Complaints Choir: Complaints Choir (Smog Veil)

Here's a model for making high art from Tucsonans' endless complaints about Rio Nuevo, the education crisis, the departure of spring training and the presence Russell Pearce, not to mention dead car batteries, bike lanes (or not) and the general run of missing socks, condo associations, bad kissing and the inability to play mix tapes anymore: Start a Complaints Choir, and if we can't sing our troubles away, we can at least share them with a sense of humor.

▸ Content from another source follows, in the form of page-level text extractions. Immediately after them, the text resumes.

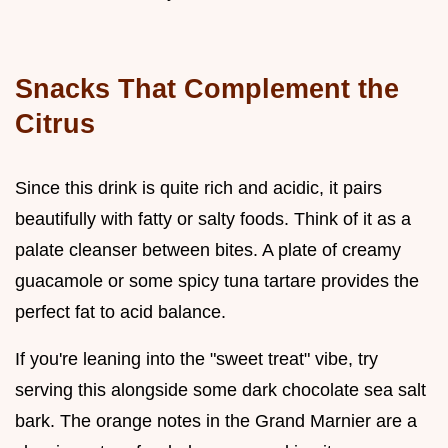
Snacks That Complement the
Citrus
Since this drink is quite rich and acidic, it pairs
beautifully with fatty or salty foods. Think of it as a
palate cleanser between bites. A plate of creamy
guacamole or some spicy tuna tartare provides the
perfect fat to acid balance.
If you're leaning into the "sweet treat" vibe, try
serving this alongside some dark chocolate sea salt
bark. The orange notes in the Grand Marnier are a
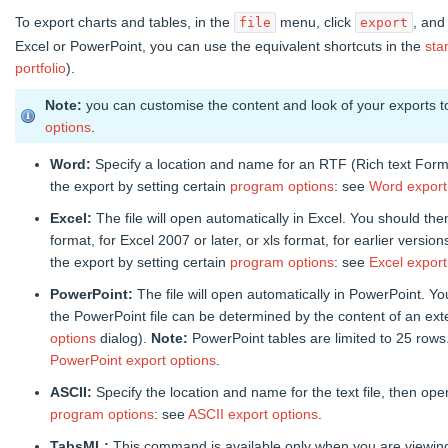
To export charts and tables, in the
menu, click
, and
file
export
Excel or PowerPoint, you can use the equivalent shortcuts in the
sta
portfolio
).
Note:
you can customise the content and look of your exports 
options
.
Word:
Specify a location and name for an RTF (Rich text Form
the export by setting certain
program options
: see
Word export
Excel:
The file will open automatically in Excel. You should the
format, for Excel 2007 or later, or xls format, for earlier version
the export by setting certain
program options
: see
Excel export
PowerPoint:
The file will open automatically in PowerPoint. Yo
the PowerPoint file can be determined by the content of an exter
options
dialog).
Note:
PowerPoint tables are limited to 25 rows
PowerPoint export options
.
ASCII:
Specify the location and name for the text file, then ope
program options
: see
ASCII export options
.
TabsML:
This command is available only when you are viewing a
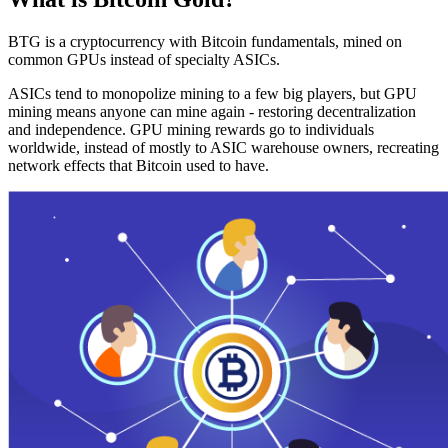
BTG is a cryptocurrency with Bitcoin fundamentals, mined on
common GPUs instead of specialty ASICs.
ASICs tend to monopolize mining to a few big players, but GPU
mining means anyone can mine again - restoring decentralization
and independence. GPU mining rewards go to individuals
worldwide, instead of mostly to ASIC warehouse owners, recreating
network effects that Bitcoin used to have.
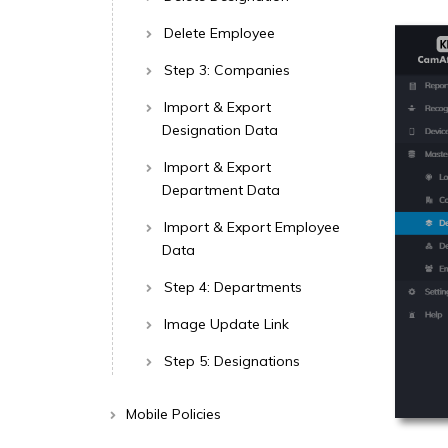
Delete Employee
Step 3: Companies
Import & Export
Designation Data
Import & Export
Department Data
Import & Export Employee
Data
Step 4: Departments
Image Update Link
Step 5: Designations
Mobile Policies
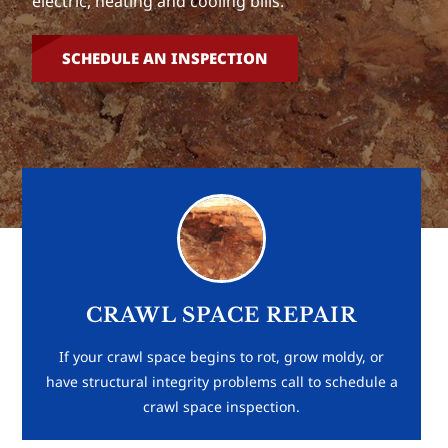
electric, heating and cooling bills.
SCHEDULE AN INSPECTION
CRAWL SPACE REPAIR
If your crawl space begins to rot, grow moldy, or
have structural integrity problems call to schedule a
crawl space inspection.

Married Finnish artists Tellervo Kalleinen and Oliver Kochta-Kalleinen have inspired nearly 100 choirs in more than 20 countries. Since they launched the Complaints Choir project in 2004, the choirs have registered more than a million views on YouTube. The pair's vision is that singing in community about commonly held complaints might make the load lighter for us all. There's academic infrastructure, of course, and a method, but why look behind the curtain when what's out front is such fun?

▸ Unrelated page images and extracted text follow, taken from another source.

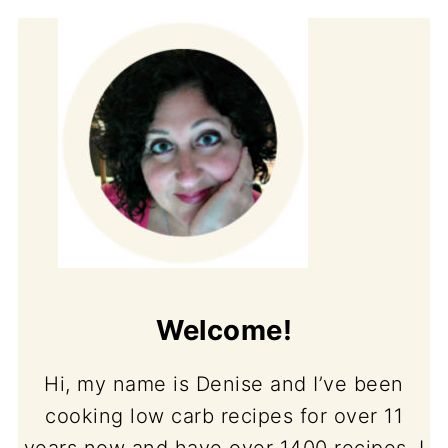
Welcome!
Hi, my name is Denise and I’ve been
cooking low carb recipes for over 11
years now and have over 1400 recipes. I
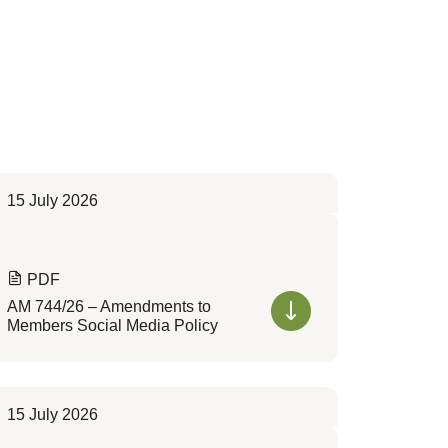
15 July 2026
PDF
AM 744/26 – Amendments to
Members Social Media Policy
15 July 2026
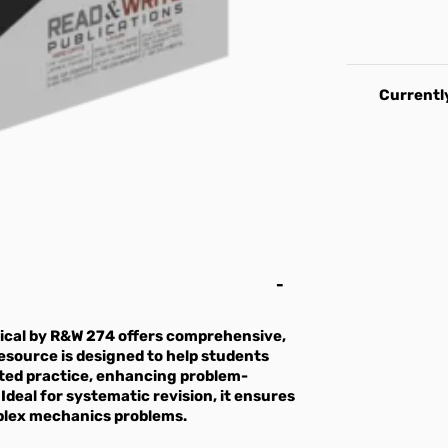
Currently
ical by R&W 274 offers comprehensive,
esource is designed to help students
eted practice, enhancing problem-
 Ideal for systematic revision, it ensures
plex mechanics problems.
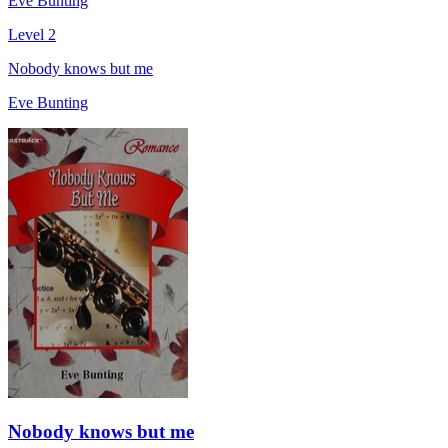
Eve Bunting
Level 2
Nobody knows but me
Eve Bunting
Nobody knows but me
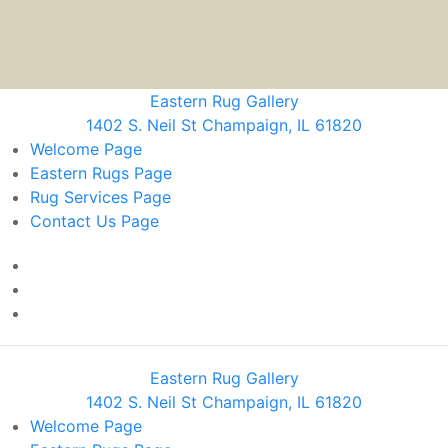
Eastern Rug Gallery
1402 S. Neil St Champaign, IL 61820
Welcome
Page
Eastern Rugs
Page
Rug Services
Page
Contact Us
Page
Eastern Rug Gallery
1402 S. Neil St Champaign, IL 61820
Welcome
Page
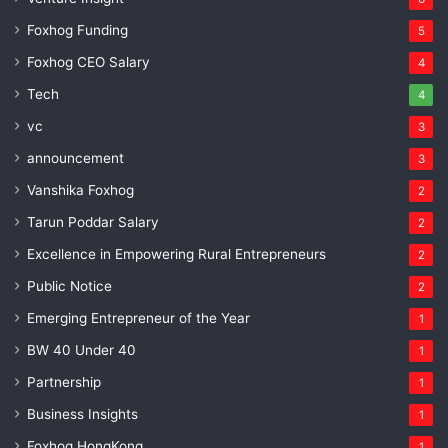
Foxhog Funding
5
Foxhog CEO Salary
4
Tech
4
vc
3
announcement
3
Vanshika Foxhog
2
Tarun Poddar Salary
2
Excellence in Empowering Rural Entrepreneurs
2
Public Notice
2
Emerging Entrepreneur of the Year
1
BW 40 Under 40
1
Partnership
1
Business Insights
1
Foxhog HongKong
1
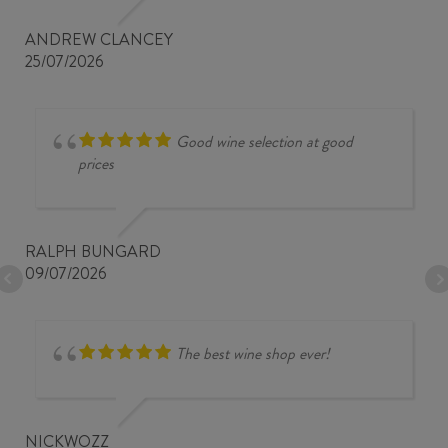
ANDREW CLANCEY
25/07/2026
Good wine selection at good
prices
RALPH BUNGARD
09/07/2026
The best wine shop ever!
NICKWOZZ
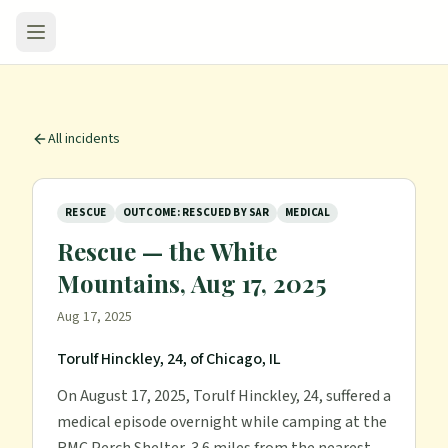
All incidents
RESCUE
OUTCOME: RESCUED BY SAR
MEDICAL
Rescue — the White
Mountains, Aug 17, 2025
Aug 17, 2025
Torulf Hinckley, 24, of Chicago, IL
On August 17, 2025, Torulf Hinckley, 24, suffered a
medical episode overnight while camping at the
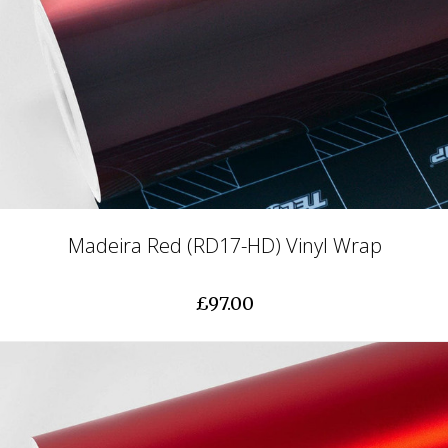
Madeira Red (RD17-HD) Vinyl Wrap
£97.00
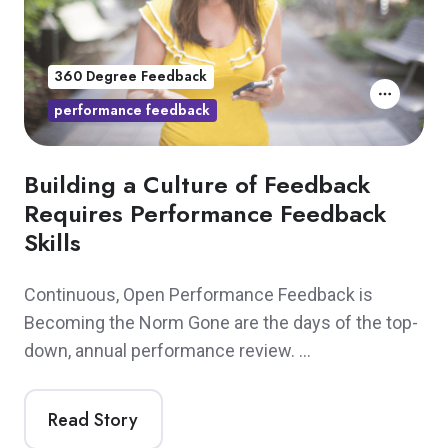
360 Degree Feedback
performance feedback
Building a Culture of Feedback
Requires Performance Feedback
Skills
Continuous, Open Performance Feedback is
Becoming the Norm Gone are the days of the top-
down, annual performance review. …
Read Story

The Complaints Choir documentary DVD traces the formation of choirs in Chicago and Singapore. Both benefit from anchors in classical musicianship and choral disciplines. The audio discs, though, also document strictly amateur groups whose music is as diverse as their cultures. One suspects that, in any language, many complaints are pretty much the same.

From the merest slights to the deepest wounds (e.g., "No one ever throws me the ball," and, "Pants are never my size"), the Complaints Choirs make merry music of them.